[Web page edit records]
*****
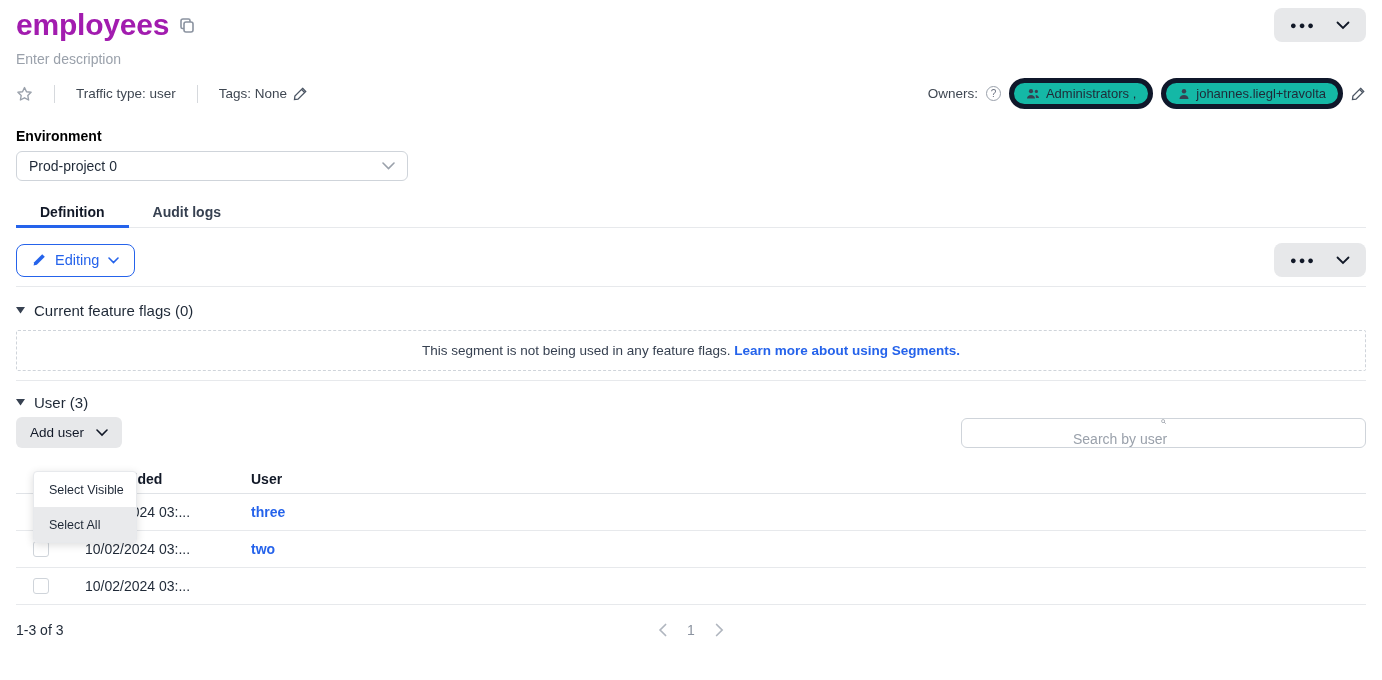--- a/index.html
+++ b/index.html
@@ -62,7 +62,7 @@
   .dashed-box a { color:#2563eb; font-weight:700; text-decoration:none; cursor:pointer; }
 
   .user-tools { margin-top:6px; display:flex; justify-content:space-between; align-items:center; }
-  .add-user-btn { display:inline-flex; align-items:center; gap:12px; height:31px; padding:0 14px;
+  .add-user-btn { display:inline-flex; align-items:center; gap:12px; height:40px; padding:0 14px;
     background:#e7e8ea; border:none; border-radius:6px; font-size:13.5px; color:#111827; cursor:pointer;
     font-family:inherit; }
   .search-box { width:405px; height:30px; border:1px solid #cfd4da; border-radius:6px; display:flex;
*****
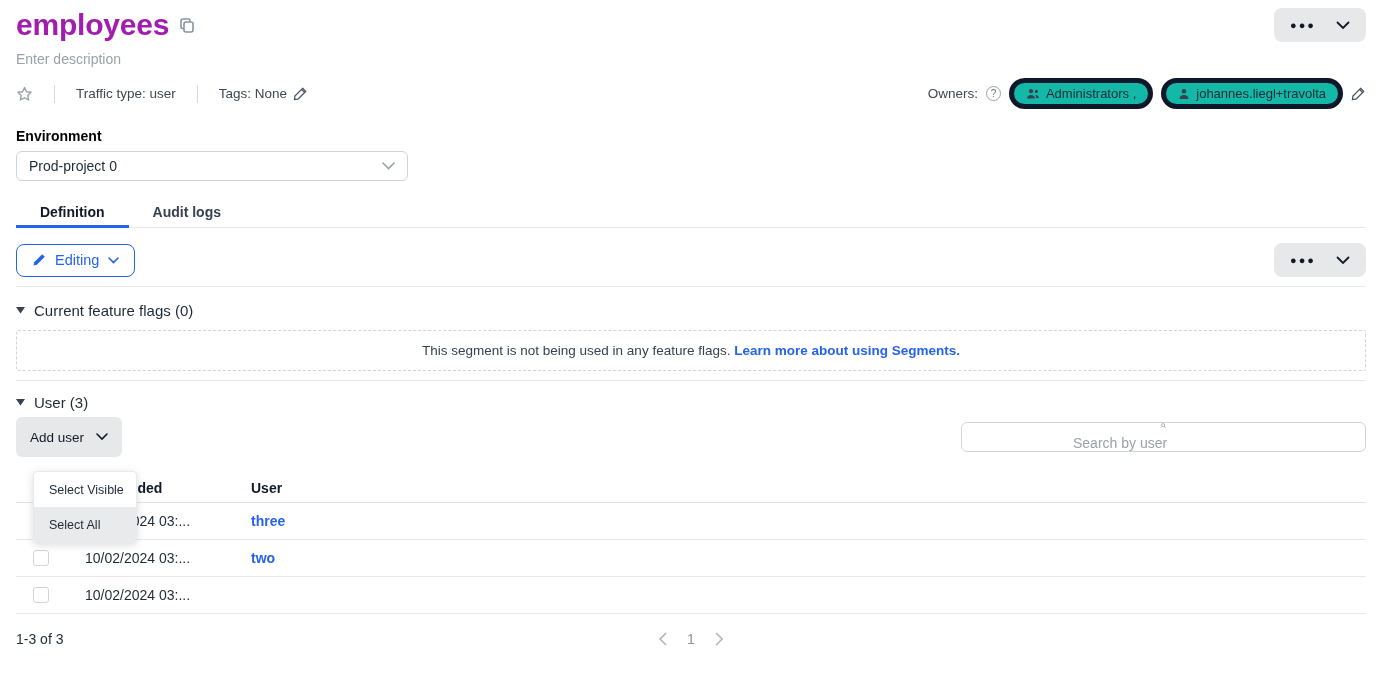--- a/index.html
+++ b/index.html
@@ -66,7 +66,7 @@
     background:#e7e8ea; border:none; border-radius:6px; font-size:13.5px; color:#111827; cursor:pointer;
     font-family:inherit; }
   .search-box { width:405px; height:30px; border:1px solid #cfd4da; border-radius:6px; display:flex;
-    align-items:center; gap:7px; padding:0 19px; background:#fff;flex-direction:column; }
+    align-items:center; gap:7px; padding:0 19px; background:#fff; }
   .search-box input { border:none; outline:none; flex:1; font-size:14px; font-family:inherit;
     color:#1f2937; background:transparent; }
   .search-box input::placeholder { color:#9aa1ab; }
*****
■ DIRECTIVE
Using the data above, count the lines where "user" appears. Reply with the number only.

■ WRITTEN RESPONSE
3